Desse modo, mesmo que o termo psicossexual seja mencionado no regulamento em questão, o potencial desse conceito nuclear é bastante abafado, para dizer o mínimo.

Por outro lado, se a psicanálise fica silenciada ou abafada, a palavra psicoterapia ocorre algumas vezes no texto oficial. Nele, encontramos dois itens que descrevem as competências a serem alcançadas por um médico-residente em psiquiatria ao longo de seu percurso:

5. O residente demonstrará habilidade para conduzir uma série de terapias individuais, bem como terapias de grupo e família, usando para tanto modelos aceitos que sejam baseados em evidência, além de integrar essas psicoterapias ao tratamento de modelo múltiplo, incluindo intervenções biológicas e socioculturais.

12. O residente demonstrará conhecimento das terapias psicossociais. Esse conhecimento inclui o seguinte:

- Todas as formas de psicoterapia (grupo, individual, familiar, comportamental e prática).

- Tratamento das disfunções de transtornos específicos.

- Relacionamento médico-paciente.

- Outras modalidades psicoterapêuticas.

O item 5 diz que os residentes devem saber "conduzir uma série de terapias individuais, bem como terapias de grupo e família, usando para tanto modelos aceitos que sejam baseados em evidência". É curioso o fato de que uma primeira leitura dessa expressão, "baseados em evidência", parece excluir o campo da psicanálise. Nós, psicanalistas, lemos o parágrafo e tendemos a nos perceber fora do grupo que foi ali delimitado. Isso se dá porque há atualmente uma falácia muito comum no campo psi. O colega Rogério Lerner a explicita no artigo "Trabajo de investigación con psicoanálisis en escala grupal: basamento en evidencias y consecuencias políticas":

Entre as diversas dificuldades que o trabalho com psicanálise tem que enfrentar atualmente, há a ideia de que o trabalho clínico não está baseado em evidências, ao passo que o trabalho clínico de outras linhas, sim, está. Em que consiste essa ideia? ... Mas alguém pode se perguntar: a afirmação de que o trabalho psicanalítico não é baseado em evidências se baseia ela mesma em evidências? (2018, p. 45)
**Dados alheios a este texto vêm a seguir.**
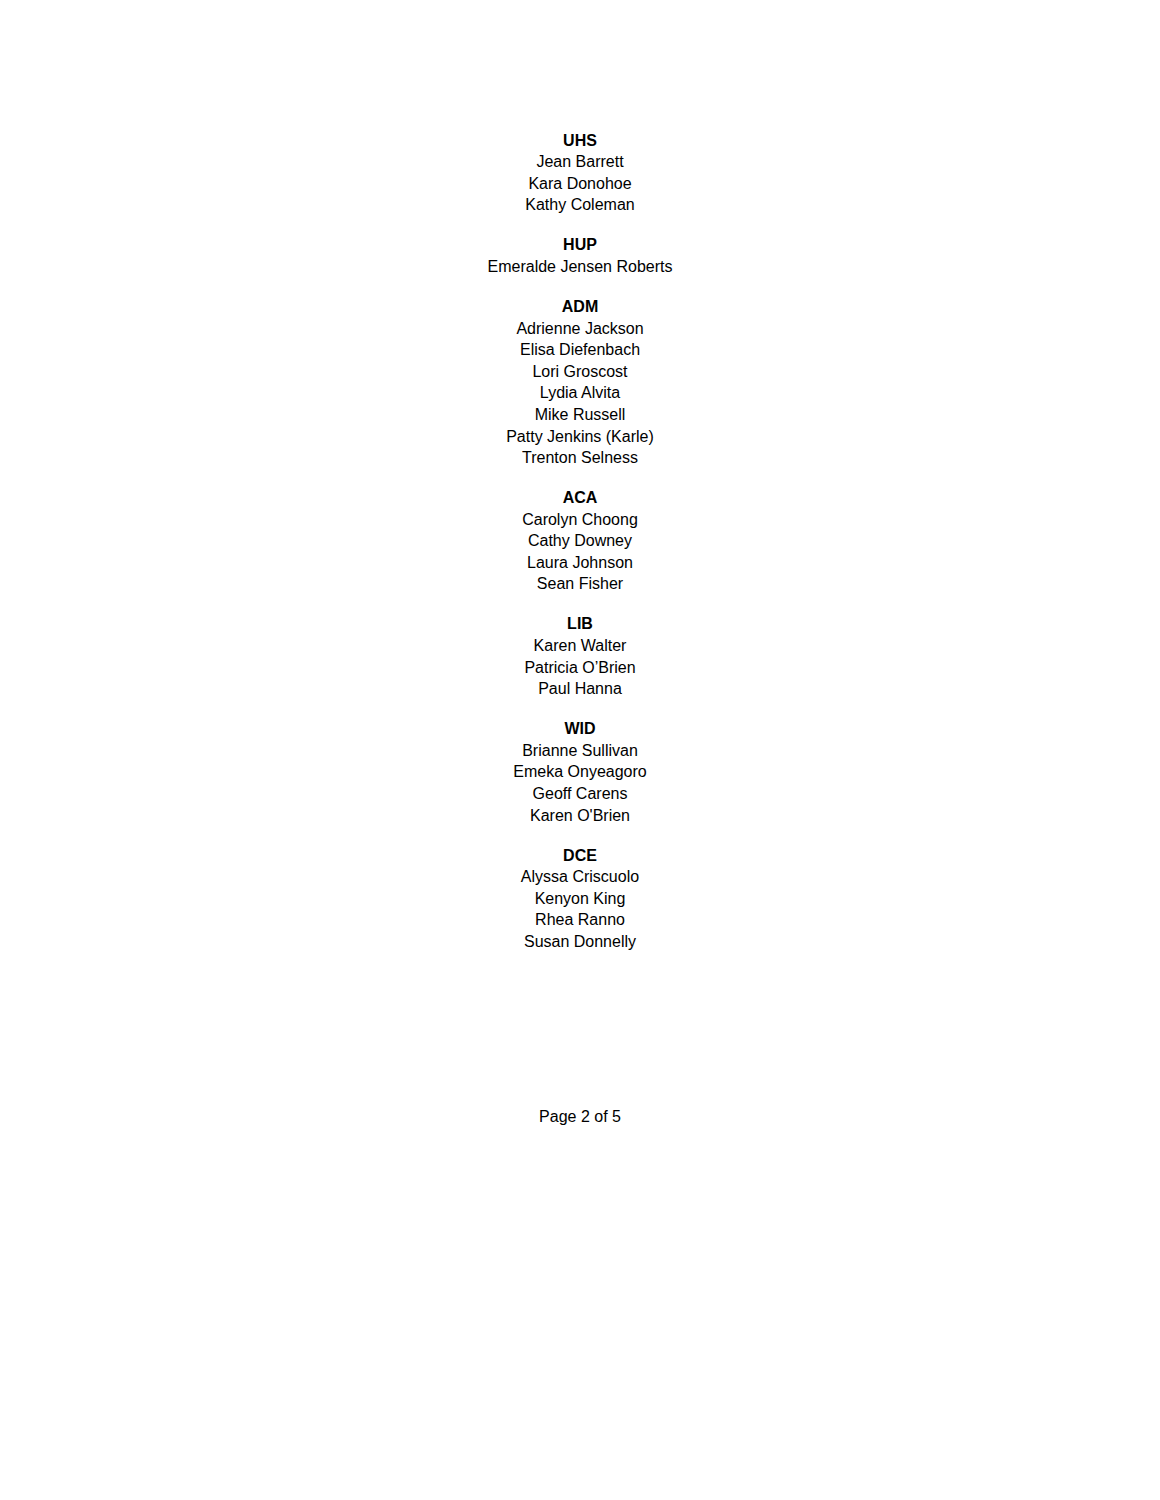UHS
Jean Barrett
Kara Donohoe
Kathy Coleman
HUP
Emeralde Jensen Roberts
ADM
Adrienne Jackson
Elisa Diefenbach
Lori Groscost
Lydia Alvita
Mike Russell
Patty Jenkins (Karle)
Trenton Selness
ACA
Carolyn Choong
Cathy Downey
Laura Johnson
Sean Fisher
LIB
Karen Walter
Patricia O’Brien
Paul Hanna
WID
Brianne Sullivan
Emeka Onyeagoro
Geoff Carens
Karen O'Brien
DCE
Alyssa Criscuolo
Kenyon King
Rhea Ranno
Susan Donnelly
Page 2 of 5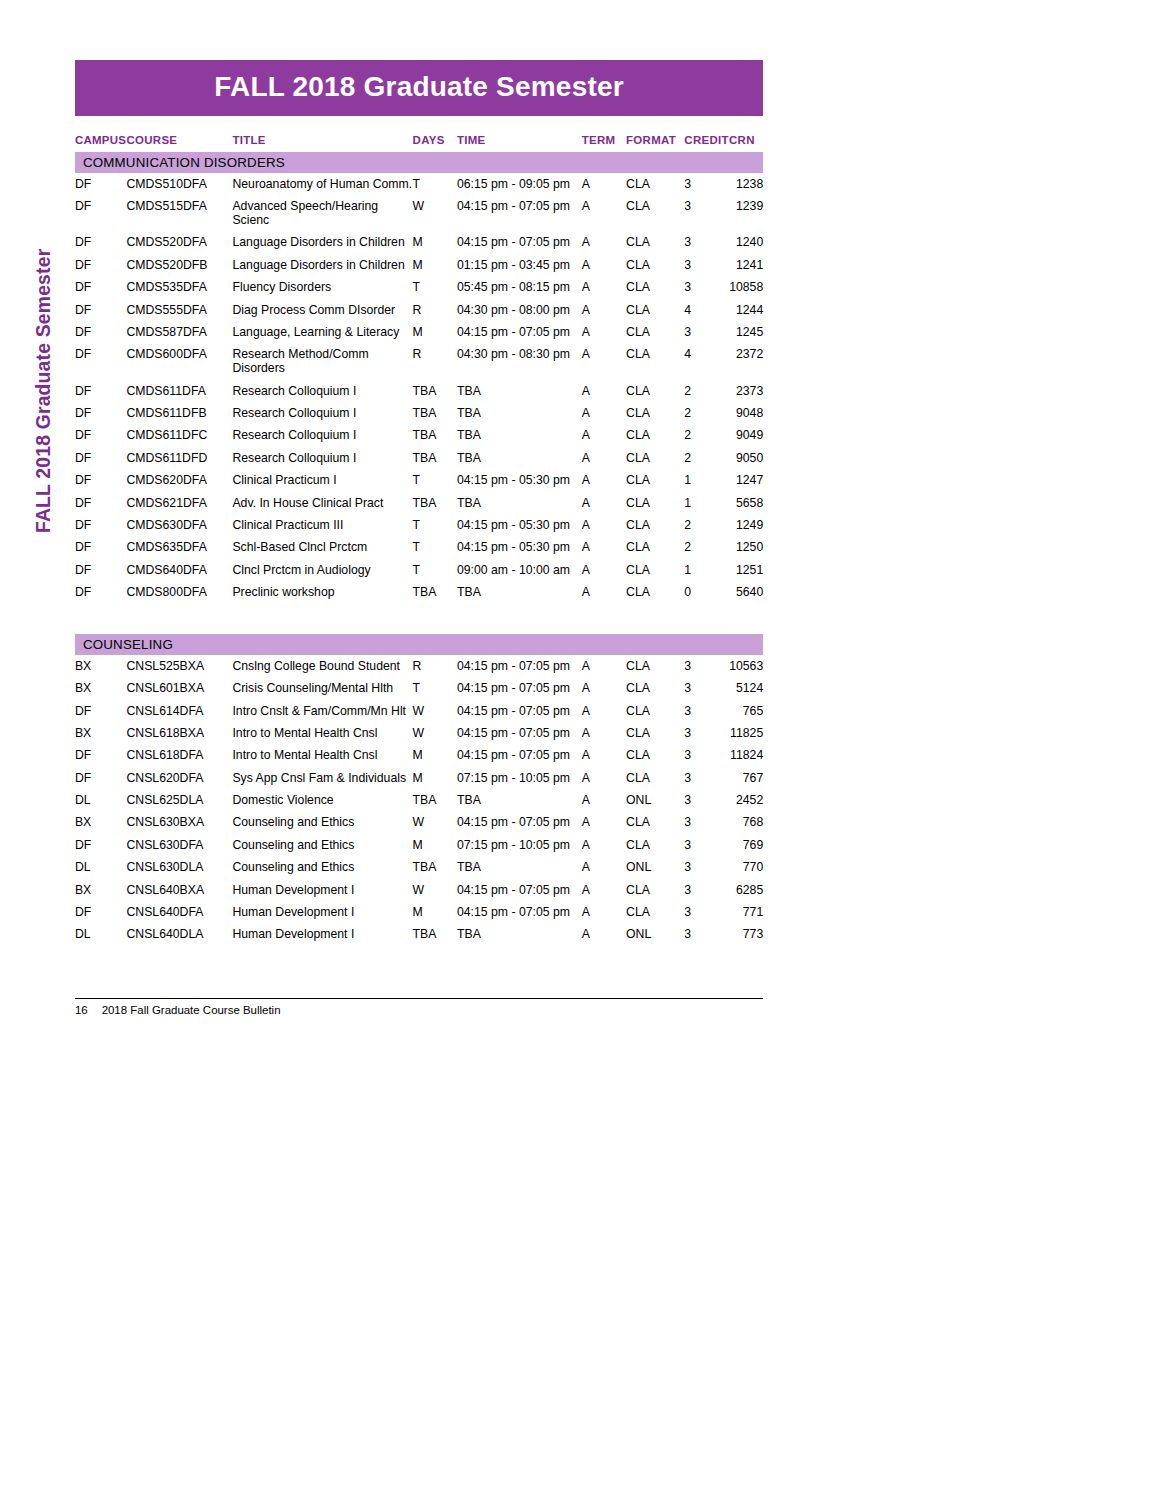FALL 2018 Graduate Semester
FALL 2018 Graduate Semester
| CAMPUS | COURSE | TITLE | DAYS | TIME | TERM | FORMAT | CREDIT | CRN |
| --- | --- | --- | --- | --- | --- | --- | --- | --- |
| COMMUNICATION DISORDERS |
| DF | CMDS510DFA | Neuroanatomy of Human Comm. | T | 06:15 pm - 09:05 pm | A | CLA | 3 | 1238 |
| DF | CMDS515DFA | Advanced Speech/Hearing Scienc | W | 04:15 pm - 07:05 pm | A | CLA | 3 | 1239 |
| DF | CMDS520DFA | Language Disorders in Children | M | 04:15 pm - 07:05 pm | A | CLA | 3 | 1240 |
| DF | CMDS520DFB | Language Disorders in Children | M | 01:15 pm - 03:45 pm | A | CLA | 3 | 1241 |
| DF | CMDS535DFA | Fluency Disorders | T | 05:45 pm - 08:15 pm | A | CLA | 3 | 10858 |
| DF | CMDS555DFA | Diag Process Comm DIsorder | R | 04:30 pm - 08:00 pm | A | CLA | 4 | 1244 |
| DF | CMDS587DFA | Language, Learning & Literacy | M | 04:15 pm - 07:05 pm | A | CLA | 3 | 1245 |
| DF | CMDS600DFA | Research Method/Comm Disorders | R | 04:30 pm - 08:30 pm | A | CLA | 4 | 2372 |
| DF | CMDS611DFA | Research Colloquium I | TBA | TBA | A | CLA | 2 | 2373 |
| DF | CMDS611DFB | Research Colloquium I | TBA | TBA | A | CLA | 2 | 9048 |
| DF | CMDS611DFC | Research Colloquium I | TBA | TBA | A | CLA | 2 | 9049 |
| DF | CMDS611DFD | Research Colloquium I | TBA | TBA | A | CLA | 2 | 9050 |
| DF | CMDS620DFA | Clinical Practicum I | T | 04:15 pm - 05:30 pm | A | CLA | 1 | 1247 |
| DF | CMDS621DFA | Adv. In House Clinical Pract | TBA | TBA | A | CLA | 1 | 5658 |
| DF | CMDS630DFA | Clinical Practicum III | T | 04:15 pm - 05:30 pm | A | CLA | 2 | 1249 |
| DF | CMDS635DFA | Schl-Based Clncl Prctcm | T | 04:15 pm - 05:30 pm | A | CLA | 2 | 1250 |
| DF | CMDS640DFA | Clncl Prctcm in Audiology | T | 09:00 am - 10:00 am | A | CLA | 1 | 1251 |
| DF | CMDS800DFA | Preclinic workshop | TBA | TBA | A | CLA | 0 | 5640 |
| COUNSELING |
| BX | CNSL525BXA | Cnslng College Bound Student | R | 04:15 pm - 07:05 pm | A | CLA | 3 | 10563 |
| BX | CNSL601BXA | Crisis Counseling/Mental Hlth | T | 04:15 pm - 07:05 pm | A | CLA | 3 | 5124 |
| DF | CNSL614DFA | Intro Cnslt & Fam/Comm/Mn Hlt | W | 04:15 pm - 07:05 pm | A | CLA | 3 | 765 |
| BX | CNSL618BXA | Intro to Mental Health Cnsl | W | 04:15 pm - 07:05 pm | A | CLA | 3 | 11825 |
| DF | CNSL618DFA | Intro to Mental Health Cnsl | M | 04:15 pm - 07:05 pm | A | CLA | 3 | 11824 |
| DF | CNSL620DFA | Sys App Cnsl Fam & Individuals | M | 07:15 pm - 10:05 pm | A | CLA | 3 | 767 |
| DL | CNSL625DLA | Domestic Violence | TBA | TBA | A | ONL | 3 | 2452 |
| BX | CNSL630BXA | Counseling and Ethics | W | 04:15 pm - 07:05 pm | A | CLA | 3 | 768 |
| DF | CNSL630DFA | Counseling and Ethics | M | 07:15 pm - 10:05 pm | A | CLA | 3 | 769 |
| DL | CNSL630DLA | Counseling and Ethics | TBA | TBA | A | ONL | 3 | 770 |
| BX | CNSL640BXA | Human Development I | W | 04:15 pm - 07:05 pm | A | CLA | 3 | 6285 |
| DF | CNSL640DFA | Human Development I | M | 04:15 pm - 07:05 pm | A | CLA | 3 | 771 |
| DL | CNSL640DLA | Human Development I | TBA | TBA | A | ONL | 3 | 773 |
162018 Fall Graduate Course Bulletin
Ao longo do texto, o autor argumenta que a origem dessa ideia está na medicina e no surgimento de um método de investigação científica chamado ensaio clínico. Trata-se de um método de alto poder estatístico para medir o efeito e a segurança de medicações em grandes grupos de pacientes. Além disso, esse método conta com a simpatia política e econômica da indústria farmacêutica, pois é através desses estudos que novas drogas são legitimadas cientificamente para serem então comercializadas. Assim, os ensaios clínicos geram novas informações, que são celebradas pela comunidade médica com o selo de qualidade "baseado em evidências". Com o crescimento e a disseminação desse método de pesquisa, certa dinâmica fálica parece ter se infiltrado no mundo científico. Pouco a pouco, os demais métodos de investigação passaram a responder pelo estado castrado-desvalorizado-não-baseado-em-evidência. Esse é o lugar atual da psicanálise, que desde o seu nascimento utiliza o método de estudo de casos para gerar conhecimento. A partir do referencial metapsicológico, buscamos levar cada análise que acompanhamos até o ponto mais distante possível, e esse aprofundamento de cada caso nos provê inúmeras evidências. Algumas delas nos ajudarão com outros casos, enquanto outras não poderão ser generalizadas. Usamos um método que, sim, produz evidências, e que se alimenta delas para refinar a prática clínica, a construção de conceitos e a formação de novos analistas.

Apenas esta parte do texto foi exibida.